Pick out and copy every line in the records below that contains the string "Salix". Matching is case-sensitive.

> _Supplied records_:
* Begin *

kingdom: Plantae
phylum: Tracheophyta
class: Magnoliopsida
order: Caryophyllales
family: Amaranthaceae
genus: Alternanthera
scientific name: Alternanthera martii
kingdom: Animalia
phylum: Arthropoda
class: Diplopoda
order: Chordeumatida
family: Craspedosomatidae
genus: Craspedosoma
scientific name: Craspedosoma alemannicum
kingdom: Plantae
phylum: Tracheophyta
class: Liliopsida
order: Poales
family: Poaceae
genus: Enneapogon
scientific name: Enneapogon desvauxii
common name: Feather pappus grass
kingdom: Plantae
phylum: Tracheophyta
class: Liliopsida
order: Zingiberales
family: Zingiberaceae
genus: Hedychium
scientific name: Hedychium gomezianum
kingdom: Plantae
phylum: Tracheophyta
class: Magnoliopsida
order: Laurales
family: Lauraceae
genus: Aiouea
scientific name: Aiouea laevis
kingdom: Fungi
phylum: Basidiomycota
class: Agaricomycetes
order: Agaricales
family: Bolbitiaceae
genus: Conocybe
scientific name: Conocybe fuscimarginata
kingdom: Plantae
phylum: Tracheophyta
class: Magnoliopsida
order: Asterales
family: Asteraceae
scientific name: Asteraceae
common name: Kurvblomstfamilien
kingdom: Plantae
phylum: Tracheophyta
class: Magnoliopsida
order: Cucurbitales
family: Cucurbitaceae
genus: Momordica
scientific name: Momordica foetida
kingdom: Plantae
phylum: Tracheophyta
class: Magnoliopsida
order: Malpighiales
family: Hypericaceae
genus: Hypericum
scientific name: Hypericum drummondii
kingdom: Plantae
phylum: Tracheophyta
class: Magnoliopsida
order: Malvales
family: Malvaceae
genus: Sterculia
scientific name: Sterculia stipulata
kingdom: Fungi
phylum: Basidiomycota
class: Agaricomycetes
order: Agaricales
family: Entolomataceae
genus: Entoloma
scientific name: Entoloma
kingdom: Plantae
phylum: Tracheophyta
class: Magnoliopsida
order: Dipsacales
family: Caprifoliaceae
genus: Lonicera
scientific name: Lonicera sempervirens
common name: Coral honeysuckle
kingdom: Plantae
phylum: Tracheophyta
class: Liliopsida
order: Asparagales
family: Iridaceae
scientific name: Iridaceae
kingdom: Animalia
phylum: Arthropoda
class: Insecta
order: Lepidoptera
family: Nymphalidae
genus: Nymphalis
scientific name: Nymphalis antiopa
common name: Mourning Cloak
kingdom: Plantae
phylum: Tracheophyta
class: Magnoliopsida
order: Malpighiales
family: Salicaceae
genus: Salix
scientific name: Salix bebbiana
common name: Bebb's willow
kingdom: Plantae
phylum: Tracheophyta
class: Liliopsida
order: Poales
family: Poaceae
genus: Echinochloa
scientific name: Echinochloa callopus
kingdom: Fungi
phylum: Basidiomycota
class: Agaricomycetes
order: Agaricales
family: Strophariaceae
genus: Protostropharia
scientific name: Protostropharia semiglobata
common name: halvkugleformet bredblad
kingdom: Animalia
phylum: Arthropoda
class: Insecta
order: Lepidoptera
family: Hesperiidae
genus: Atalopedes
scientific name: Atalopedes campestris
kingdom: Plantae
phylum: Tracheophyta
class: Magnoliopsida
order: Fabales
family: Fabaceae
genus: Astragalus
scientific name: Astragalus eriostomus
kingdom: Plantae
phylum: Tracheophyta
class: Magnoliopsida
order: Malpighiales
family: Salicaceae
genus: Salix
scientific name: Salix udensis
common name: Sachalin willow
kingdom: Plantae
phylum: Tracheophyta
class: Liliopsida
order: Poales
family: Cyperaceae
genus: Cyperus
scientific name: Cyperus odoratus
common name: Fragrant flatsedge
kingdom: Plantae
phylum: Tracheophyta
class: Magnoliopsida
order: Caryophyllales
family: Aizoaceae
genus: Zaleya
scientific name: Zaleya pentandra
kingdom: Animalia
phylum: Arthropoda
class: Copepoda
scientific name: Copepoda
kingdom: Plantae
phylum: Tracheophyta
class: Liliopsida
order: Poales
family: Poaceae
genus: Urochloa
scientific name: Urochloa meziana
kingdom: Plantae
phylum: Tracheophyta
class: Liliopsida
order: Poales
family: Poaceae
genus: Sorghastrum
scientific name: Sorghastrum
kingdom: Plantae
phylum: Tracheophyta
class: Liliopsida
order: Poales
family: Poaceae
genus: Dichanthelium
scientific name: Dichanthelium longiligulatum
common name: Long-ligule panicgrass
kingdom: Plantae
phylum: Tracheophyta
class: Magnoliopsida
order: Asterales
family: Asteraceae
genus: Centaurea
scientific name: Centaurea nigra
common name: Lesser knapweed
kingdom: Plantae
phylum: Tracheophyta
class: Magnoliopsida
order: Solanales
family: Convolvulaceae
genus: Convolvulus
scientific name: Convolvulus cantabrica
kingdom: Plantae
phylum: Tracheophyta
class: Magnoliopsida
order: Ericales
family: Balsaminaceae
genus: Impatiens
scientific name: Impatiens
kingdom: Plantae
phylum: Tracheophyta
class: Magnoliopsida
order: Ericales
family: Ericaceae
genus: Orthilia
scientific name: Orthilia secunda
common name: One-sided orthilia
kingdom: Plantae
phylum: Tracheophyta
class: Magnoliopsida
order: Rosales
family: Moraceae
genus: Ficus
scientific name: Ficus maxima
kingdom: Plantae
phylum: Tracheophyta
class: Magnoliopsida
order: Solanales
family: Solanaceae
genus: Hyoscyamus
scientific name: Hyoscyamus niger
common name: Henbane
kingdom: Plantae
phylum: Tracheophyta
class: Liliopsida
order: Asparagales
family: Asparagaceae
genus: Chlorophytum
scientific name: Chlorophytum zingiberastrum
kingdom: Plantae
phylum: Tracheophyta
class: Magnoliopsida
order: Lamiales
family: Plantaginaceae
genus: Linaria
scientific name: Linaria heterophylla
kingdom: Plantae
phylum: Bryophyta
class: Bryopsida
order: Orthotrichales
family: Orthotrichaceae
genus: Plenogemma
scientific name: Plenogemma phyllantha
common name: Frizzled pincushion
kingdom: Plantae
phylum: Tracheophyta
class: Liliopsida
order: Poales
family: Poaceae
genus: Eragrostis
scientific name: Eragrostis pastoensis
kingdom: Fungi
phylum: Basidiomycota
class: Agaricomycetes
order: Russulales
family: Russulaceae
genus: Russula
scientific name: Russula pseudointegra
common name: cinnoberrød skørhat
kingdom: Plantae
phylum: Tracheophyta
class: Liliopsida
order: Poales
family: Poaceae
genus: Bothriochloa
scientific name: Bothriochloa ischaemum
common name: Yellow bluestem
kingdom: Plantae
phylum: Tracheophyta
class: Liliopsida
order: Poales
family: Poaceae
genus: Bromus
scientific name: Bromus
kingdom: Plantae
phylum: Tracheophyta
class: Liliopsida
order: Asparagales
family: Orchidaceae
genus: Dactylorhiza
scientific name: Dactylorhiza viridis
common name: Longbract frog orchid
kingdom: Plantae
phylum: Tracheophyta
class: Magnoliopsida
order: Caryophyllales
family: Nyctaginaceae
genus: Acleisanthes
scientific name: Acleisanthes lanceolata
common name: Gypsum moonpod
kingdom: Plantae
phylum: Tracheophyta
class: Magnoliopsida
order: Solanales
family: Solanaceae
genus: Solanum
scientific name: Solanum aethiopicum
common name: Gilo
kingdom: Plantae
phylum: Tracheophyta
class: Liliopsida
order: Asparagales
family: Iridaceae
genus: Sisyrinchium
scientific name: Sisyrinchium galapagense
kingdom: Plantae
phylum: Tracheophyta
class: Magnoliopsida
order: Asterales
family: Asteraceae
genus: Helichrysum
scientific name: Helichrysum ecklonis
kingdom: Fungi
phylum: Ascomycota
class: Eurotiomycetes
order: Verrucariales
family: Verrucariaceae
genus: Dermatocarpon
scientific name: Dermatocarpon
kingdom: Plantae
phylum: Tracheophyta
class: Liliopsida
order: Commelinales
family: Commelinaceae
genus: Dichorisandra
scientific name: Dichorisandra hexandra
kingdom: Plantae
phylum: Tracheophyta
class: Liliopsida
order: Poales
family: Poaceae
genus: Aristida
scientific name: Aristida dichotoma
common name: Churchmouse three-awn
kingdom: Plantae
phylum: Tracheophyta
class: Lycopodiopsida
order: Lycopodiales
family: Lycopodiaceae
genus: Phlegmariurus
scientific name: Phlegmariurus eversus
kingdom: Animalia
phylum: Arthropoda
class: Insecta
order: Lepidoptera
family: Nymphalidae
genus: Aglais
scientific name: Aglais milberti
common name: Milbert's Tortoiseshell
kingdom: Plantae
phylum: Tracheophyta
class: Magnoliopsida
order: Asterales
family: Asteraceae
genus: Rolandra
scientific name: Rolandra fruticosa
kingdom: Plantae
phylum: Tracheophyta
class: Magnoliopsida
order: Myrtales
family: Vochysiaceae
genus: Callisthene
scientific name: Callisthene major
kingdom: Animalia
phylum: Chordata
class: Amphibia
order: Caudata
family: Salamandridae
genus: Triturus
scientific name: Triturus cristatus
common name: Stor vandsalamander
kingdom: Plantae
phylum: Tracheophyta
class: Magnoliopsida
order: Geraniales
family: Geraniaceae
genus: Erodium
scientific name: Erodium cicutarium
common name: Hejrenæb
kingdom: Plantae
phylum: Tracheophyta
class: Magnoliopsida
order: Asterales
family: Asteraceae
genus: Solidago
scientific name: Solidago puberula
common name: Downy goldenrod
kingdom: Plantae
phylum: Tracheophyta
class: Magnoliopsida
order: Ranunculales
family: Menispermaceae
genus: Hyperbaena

* End *

> _Result for this task_:
genus: Salix
scientific name: Salix bebbiana
genus: Salix
scientific name: Salix udensis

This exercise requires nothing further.